Il futuro ha un sapore nuovo (e si chiama vegetale)

L’editoriale di Alfio Mirone racconta la scoperta dei formaggi vegetali e invita la ristorazione ad inserirli nei menu come nuova esperienza di gusto.

Il futuro ha un sapore nuovo (e si chiama vegetale)

Il futuro ha un sapore nuovo (e si chiama vegetale)

Editoriale di Alfio Mirone

Sono tornato a scrivere di enogastronomia. E mi ci voleva. Dopo tante parole su guerra, giustizia e ingiustizia, su ciò che divide, mi serviva qualcosa che unisse. E nulla è più universale del cibo. Nulla parla più sinceramente al cuore – e alla pancia – di una tavola condivisa.

Eppure, qualcosa è cambiato. Il mondo corre veloce, e con lui cambiano anche i gusti, le scelte, le abitudini. Intorno a me aumentano gli amici che scelgono di diventare vegani. E non lo fanno solo per gli animali – anche se questo basterebbe – ma per salute, per etica, per consapevolezza ambientale.

All’inizio, lo ammetto, ero perplesso. Poi è arrivato un assaggio. Poi un altro. E un altro ancora. Oggi mi ritrovo a degustare formaggi che non sono formaggi, ma che raccontano storie nuove, fatte di fermentazioni vegetali, mandorle, anacardi, ceci, riso germogliato. Non hanno la pretesa di imitare un parmigiano o un taleggio. Non ci somigliano quasi per niente. Ma – ed è questo il punto – non devono.

Perché il loro compito non è imitare, ma esistere. Farsi conoscere, trovare un posto tutto loro nelle cucine, nei taglieri, nelle fantasie culinarie di chi guarda avanti.

In fondo, è successo anche con il vino senza solfiti, con i pani da grani antichi, con la birra artigianale. All’inizio si storce il naso. Poi si assaggia. Poi si comprende. E magari, si ama.

La nuova frontiera del formaggio vegetale in Italia non è solo un fenomeno gastronomico. È una rivoluzione culturale, un linguaggio inedito per parlare di territorio, artigianato, nutrizione.

Ci sono giovani aziende che stanno scrivendo pagine sorprendenti. Alcune le ho assaggiate, altre mi sono state consigliate da chi di gusto ne ha da vendere. Non voglio fare classifiche, né stilare elenchi infiniti, ma se dovessi suggerire a chi è curioso da dove iniziare, indicherei sicuramente:

  • Fermaggio di Roma, con la sua Mezzarè e le scamorze vegetali affumicate.
  • Il Cashewficio di Genova, che fermenta anacardi e affina con eleganza.
  • Verys di Treviso, pionieri del riso germogliato.
  • Dreamfarm di Parma, che ha conquistato anche le pizzerie gourmet.
  • Dall’Albero e Julietta Lab, due laboratori romani che sembrano usciti da un libro di chimica e poesia.
  • E poi, a sorpresa, una piccola realtà molisana che mi ha stupito: Alma Veg, con un formaggio tipo provola affumicata che… va provato.

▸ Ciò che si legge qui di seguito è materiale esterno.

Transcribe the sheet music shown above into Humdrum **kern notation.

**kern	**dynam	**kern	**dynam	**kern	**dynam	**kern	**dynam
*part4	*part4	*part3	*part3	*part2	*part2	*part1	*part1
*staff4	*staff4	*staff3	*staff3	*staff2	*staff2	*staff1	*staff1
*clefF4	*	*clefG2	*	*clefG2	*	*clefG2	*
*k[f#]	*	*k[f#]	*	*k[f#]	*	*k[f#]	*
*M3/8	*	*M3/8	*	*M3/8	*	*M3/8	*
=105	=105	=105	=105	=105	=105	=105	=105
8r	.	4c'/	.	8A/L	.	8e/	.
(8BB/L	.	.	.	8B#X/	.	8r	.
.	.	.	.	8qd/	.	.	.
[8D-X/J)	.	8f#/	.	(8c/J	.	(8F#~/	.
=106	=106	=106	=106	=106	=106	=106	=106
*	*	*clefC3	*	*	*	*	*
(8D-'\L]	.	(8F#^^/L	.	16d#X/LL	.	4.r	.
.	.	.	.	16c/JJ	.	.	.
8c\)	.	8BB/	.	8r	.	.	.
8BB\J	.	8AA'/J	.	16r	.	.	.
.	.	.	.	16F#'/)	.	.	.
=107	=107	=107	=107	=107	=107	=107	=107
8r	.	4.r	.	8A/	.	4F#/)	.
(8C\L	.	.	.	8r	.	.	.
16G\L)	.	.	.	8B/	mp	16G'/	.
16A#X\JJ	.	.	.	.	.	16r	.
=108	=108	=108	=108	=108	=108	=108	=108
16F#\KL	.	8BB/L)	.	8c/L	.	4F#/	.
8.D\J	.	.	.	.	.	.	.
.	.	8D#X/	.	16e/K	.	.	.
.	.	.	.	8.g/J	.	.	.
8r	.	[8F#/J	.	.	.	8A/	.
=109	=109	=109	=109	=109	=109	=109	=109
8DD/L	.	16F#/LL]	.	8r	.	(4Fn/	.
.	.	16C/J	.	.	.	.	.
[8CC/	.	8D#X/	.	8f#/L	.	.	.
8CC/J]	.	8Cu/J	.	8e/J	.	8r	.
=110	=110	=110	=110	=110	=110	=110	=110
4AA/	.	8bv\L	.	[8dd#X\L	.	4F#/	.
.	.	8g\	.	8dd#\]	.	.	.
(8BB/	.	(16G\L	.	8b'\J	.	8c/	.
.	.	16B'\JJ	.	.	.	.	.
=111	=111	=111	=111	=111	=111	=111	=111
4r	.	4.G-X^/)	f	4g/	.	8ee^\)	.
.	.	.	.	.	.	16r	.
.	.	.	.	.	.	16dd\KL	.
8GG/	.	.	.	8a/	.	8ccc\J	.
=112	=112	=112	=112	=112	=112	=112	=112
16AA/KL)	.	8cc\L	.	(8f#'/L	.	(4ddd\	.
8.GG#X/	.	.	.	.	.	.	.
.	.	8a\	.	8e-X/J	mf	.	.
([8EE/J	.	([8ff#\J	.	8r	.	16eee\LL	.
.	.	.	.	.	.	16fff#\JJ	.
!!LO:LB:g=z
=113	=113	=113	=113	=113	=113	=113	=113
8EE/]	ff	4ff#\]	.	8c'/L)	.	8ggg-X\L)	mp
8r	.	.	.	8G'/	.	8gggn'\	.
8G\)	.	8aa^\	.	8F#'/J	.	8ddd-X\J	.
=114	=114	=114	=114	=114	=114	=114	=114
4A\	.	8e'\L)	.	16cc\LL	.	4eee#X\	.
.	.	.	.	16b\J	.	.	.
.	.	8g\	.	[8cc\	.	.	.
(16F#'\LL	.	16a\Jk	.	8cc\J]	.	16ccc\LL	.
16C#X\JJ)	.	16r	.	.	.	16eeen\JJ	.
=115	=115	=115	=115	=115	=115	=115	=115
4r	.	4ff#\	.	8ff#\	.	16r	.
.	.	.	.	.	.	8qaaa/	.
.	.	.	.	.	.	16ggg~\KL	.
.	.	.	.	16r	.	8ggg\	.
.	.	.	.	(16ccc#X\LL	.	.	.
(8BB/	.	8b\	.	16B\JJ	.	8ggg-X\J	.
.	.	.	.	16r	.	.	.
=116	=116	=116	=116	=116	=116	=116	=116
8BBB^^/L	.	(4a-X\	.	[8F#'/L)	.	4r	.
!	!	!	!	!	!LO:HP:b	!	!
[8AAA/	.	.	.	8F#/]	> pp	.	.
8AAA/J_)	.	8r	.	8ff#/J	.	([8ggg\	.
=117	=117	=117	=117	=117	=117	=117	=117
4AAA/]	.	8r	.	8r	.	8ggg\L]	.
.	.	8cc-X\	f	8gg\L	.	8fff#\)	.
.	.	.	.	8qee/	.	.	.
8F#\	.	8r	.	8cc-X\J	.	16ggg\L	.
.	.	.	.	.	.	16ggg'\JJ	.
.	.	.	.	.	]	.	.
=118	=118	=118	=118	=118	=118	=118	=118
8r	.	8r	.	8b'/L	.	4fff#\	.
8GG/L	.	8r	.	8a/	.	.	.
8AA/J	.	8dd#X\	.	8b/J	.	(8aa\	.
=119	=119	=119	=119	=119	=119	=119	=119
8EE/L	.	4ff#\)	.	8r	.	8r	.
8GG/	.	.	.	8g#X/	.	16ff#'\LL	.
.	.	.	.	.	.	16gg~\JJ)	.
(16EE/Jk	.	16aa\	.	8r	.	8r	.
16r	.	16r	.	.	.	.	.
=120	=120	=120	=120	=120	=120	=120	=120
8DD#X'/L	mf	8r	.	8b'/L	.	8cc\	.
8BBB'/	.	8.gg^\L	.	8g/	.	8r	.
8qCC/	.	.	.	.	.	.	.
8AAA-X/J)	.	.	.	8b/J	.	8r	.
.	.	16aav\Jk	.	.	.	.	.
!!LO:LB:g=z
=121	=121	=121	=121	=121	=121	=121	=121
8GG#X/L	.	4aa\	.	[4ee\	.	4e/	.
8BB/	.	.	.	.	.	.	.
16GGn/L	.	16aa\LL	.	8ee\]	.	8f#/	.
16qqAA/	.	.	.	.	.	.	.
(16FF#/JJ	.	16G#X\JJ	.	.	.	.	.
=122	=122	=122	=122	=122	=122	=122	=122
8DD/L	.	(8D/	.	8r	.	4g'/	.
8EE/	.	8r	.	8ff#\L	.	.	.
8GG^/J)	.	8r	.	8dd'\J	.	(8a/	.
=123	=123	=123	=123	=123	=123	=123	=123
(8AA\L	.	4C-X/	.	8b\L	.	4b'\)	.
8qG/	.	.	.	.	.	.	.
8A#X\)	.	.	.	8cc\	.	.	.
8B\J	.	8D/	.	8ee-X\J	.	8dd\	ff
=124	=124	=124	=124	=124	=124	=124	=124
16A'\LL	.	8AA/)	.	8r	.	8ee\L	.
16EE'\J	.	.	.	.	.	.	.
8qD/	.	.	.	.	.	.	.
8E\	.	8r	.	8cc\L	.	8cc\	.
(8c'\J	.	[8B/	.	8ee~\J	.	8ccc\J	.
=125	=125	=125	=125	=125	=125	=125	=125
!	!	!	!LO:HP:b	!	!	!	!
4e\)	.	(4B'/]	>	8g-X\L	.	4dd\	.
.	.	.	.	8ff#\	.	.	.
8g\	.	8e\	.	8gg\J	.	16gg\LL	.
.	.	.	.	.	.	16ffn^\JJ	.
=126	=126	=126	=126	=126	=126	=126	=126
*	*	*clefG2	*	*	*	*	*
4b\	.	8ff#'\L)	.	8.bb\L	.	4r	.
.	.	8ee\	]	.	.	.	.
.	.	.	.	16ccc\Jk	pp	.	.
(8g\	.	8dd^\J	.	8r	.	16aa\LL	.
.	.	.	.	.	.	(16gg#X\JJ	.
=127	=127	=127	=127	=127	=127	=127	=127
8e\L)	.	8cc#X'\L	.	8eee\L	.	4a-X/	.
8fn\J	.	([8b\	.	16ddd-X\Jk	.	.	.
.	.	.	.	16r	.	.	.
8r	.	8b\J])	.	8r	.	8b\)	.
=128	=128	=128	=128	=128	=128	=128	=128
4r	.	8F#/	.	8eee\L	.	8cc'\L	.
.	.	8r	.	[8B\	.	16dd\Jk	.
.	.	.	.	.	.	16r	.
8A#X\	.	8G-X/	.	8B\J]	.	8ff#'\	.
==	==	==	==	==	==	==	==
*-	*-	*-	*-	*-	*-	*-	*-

Sono solo assaggi. Assaggi di un mondo che non ha più bisogno di negare le sue origini per sentirsi degno.

Il formaggio vegetale non è “finto formaggio”. È un nuovo prodotto. Un nuovo nome. Una nuova identità.

E chi ama davvero il gusto, non dovrebbe mai chiudere la porta al nuovo.

E allora, da giornalista che racconta il cibo e da testimone curioso di ogni evoluzione che attraversa i nostri piatti, mi sento di lanciare un invito alla nostra ristorazione – a quella più consapevole, attenta, capace di ascoltare.

Perché non provare a inserire, accanto ai grandi classici della tradizione, una selezione di formaggi vegetali artigianali? Non per moda, non per obbligo, ma per scelta culturale, per apertura mentale, per amore verso chi – oggi – cerca nuovi sapori senza rinunciare al piacere.

Il gusto non ha un solo linguaggio. Ma ha sempre bisogno di chi sappia raccontarlo.